Field Sensitive Pointer Analysis

Field-sensitivity is the ability to distinguish between individual fields of a structure. Field-sensitivity introduces a problem with cycle-elimination, called Positive-Weighted-Cycle which I’ll talk about later. 

Field Sensitive Analysis was introduced by Pearce in Efficient Field Sensitive Pointer Analysis. 

Cycle detection and collapsing is a very important optimization that helps Andersen’s analysis. To recap, a cycle is of the form p⊇ q, ⊇ q r, r ⊇ p. In SVF’s world, it is a CopyEdge from q → p, r → q, and finally from p → r. And all the pointers in this cycle share the same solution, and therefore, can be collapsed.

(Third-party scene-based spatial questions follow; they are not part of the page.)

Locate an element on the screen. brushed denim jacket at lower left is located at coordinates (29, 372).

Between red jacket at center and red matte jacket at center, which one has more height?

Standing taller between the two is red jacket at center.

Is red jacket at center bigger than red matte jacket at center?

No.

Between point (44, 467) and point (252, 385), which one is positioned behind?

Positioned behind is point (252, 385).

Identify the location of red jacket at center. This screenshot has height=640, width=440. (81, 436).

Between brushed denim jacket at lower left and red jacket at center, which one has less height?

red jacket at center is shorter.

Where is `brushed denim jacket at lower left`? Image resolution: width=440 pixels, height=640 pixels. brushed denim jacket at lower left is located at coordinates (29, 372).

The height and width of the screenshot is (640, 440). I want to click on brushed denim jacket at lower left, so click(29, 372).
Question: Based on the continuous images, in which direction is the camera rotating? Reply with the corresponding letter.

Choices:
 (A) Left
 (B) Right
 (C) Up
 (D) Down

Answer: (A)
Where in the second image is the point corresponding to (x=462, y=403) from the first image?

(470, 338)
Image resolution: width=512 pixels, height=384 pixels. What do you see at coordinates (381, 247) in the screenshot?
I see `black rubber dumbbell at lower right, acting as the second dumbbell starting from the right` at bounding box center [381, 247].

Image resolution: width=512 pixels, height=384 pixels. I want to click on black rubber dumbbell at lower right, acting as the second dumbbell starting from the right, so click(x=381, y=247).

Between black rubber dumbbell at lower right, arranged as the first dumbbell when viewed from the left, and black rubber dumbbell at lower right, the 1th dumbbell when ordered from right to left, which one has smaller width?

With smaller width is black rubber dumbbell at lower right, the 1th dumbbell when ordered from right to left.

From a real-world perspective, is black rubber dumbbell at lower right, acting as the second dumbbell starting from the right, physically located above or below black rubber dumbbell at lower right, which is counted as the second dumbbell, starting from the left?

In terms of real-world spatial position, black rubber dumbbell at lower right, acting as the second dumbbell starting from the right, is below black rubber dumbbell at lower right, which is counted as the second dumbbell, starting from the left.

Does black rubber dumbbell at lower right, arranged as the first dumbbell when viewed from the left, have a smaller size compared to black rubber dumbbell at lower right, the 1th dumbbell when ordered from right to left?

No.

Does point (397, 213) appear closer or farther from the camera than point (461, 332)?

In order to make Andersen’s analysis field-sensitive, Pearce extended the original constraint model with the concept of “weighted constraints” or “weighted constraint edges”. Every field in a complex struct type has an index with respect to the base of the object. And this index is assigned as the weight of the constraint. 

The constraint itself is of the form p ⊇ q + k, where k is the weight / field-index. 

In order to derive the solution of this constraint, let’s first recap the solution without the field-sensitivity. The derivation rule looks like —

p ⊇ q, q ⊇ {r} then, p ⊇ {r}

Now, with the addition of the field constraint, we need to match the field index, in addition with the base-object (r, in this case). So we get —

p ⊇ q+k, p {r}, idx(s) = idx(r) + k, idx(s) <= end(r), then, p ⊇ {s}

Which is just a mathematical way of saying s is the object at an offset of k from r. Note that s is bounded by end(r), which is the maximum number of fields in the object.

Cycles in the Constraint Graph

One of the common optimizations in Andersen’s points-to analysis is cycle elimination. At a source code level, consider the following pointer assignments —

int a = 100;
int *p, *q, *r;
p = &a;
q = p;
r = q;
p = r;

This represents a cycle, from p → q → r → p. This is a very simple example, and these cycles can happen across functions, and complex situations, so it’s useful to be able to eliminate these cycles.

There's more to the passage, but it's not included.